Once I got that working, the final touch on the whole thing was to switch to a double-buffered architecture instead of a queue and write pre-formatted packets into the buffer as the ADC samples come in.

Again, if you're not familiar with double-buffering, it's a neat technique to be able to have two different threads or processes reading and writing "the same data" at the same time. You construct two buffers, and then take a pointer to each of them, calling one pointer the _front buffer_ and the other the _back buffer_. Whatever thread's generating data writes it into the _back buffer_, and at the same time the other thread's reading the last set of data from the _front buffer_, and when both threads are done you swap the pointers.

Now the front pointer points to what was previously the back buffer, so on the next cycle the reader thread will read what got written this cycle, and the back buffer points to what was previously the front buffer, which has already been sent out and is usable as scratch space for the next dataset.

Double-buffering can be a lot faster than using a queue because it completely removes data dependencies between the threads. When I was using a single buffer, the reader thread would have to wait until the writer thread completed (or at least wrote some data), and then at the end I'd have to wait for the reader thread to complete. With double-buffering, the only time synchronization is required is when I'm actually swapping the buffer pointers.

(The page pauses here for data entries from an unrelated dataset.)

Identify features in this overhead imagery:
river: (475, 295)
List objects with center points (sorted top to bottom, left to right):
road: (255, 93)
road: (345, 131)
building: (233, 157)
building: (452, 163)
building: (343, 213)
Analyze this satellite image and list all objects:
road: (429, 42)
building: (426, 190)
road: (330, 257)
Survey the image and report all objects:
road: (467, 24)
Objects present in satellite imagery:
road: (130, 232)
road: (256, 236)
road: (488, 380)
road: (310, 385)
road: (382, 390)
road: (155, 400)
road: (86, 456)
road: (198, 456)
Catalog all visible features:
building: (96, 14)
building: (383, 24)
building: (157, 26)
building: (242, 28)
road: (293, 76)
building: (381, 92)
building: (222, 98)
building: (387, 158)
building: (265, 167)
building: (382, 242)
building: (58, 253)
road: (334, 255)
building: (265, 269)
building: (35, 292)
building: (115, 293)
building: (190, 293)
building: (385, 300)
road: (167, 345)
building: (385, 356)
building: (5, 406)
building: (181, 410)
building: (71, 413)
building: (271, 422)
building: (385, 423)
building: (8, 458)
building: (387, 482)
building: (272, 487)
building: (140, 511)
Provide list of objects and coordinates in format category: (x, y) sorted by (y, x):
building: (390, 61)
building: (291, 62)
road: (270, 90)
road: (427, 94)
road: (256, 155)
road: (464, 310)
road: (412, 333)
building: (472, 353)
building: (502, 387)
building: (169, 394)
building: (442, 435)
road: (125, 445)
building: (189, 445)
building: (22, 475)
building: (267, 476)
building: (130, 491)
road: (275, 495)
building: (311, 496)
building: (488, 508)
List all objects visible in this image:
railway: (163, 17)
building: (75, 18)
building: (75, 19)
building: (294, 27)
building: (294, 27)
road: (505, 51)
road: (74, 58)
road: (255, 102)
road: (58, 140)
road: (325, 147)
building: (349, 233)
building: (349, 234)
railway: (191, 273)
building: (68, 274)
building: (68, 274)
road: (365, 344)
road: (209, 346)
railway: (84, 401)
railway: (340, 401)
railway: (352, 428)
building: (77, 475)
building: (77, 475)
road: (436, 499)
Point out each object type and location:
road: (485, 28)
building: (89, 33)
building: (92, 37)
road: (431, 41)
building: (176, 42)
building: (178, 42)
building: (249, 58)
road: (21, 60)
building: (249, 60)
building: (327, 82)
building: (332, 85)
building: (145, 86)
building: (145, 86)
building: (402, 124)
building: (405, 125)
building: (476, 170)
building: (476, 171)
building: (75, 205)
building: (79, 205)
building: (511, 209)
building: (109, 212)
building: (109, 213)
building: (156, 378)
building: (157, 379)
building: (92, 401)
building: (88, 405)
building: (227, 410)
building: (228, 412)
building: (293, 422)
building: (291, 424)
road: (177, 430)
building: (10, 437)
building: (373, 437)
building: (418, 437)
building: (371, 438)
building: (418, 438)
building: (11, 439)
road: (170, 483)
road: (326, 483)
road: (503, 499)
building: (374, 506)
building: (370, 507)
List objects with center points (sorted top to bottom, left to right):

The downside is there's now a pipeline delay, since we're now reading the previous line's data instead of the current line. Thankfully, I've set up the host-side code to be able to deal with that since it's not the only source of delay in the system (the current pipeline is actually 3 lines long).

So now the cycle looks something like this:

  1. Tell the USB controller to start reading an entire fucking line out of the front buffer (no CPU involvement).
  2. Read 10,750 ADC samples, storing them in the back buffer in wire format (copy 1)
  3. Wait for the USB write to complete if it hasn't already (it usually has)
  4. Swap the buffers

Since the ADC copy-in is almost required (technically I might also be able to DMA from the ADC interface, but it's extremely fiddly and probably won't be required), this means I now have zero additional overhead required to send the data back up to the host computer, whereas previously it took about 1/3 of the CPU time during a scan. That means I can now run the USB write and ADC read at the same time, knocking about 1/3 of the scan time off!

And of course getting that much margin back means I'm very confident I'll be able to ramp up to a 2.3 MHz pixel-clock when the next hardware revision shows up.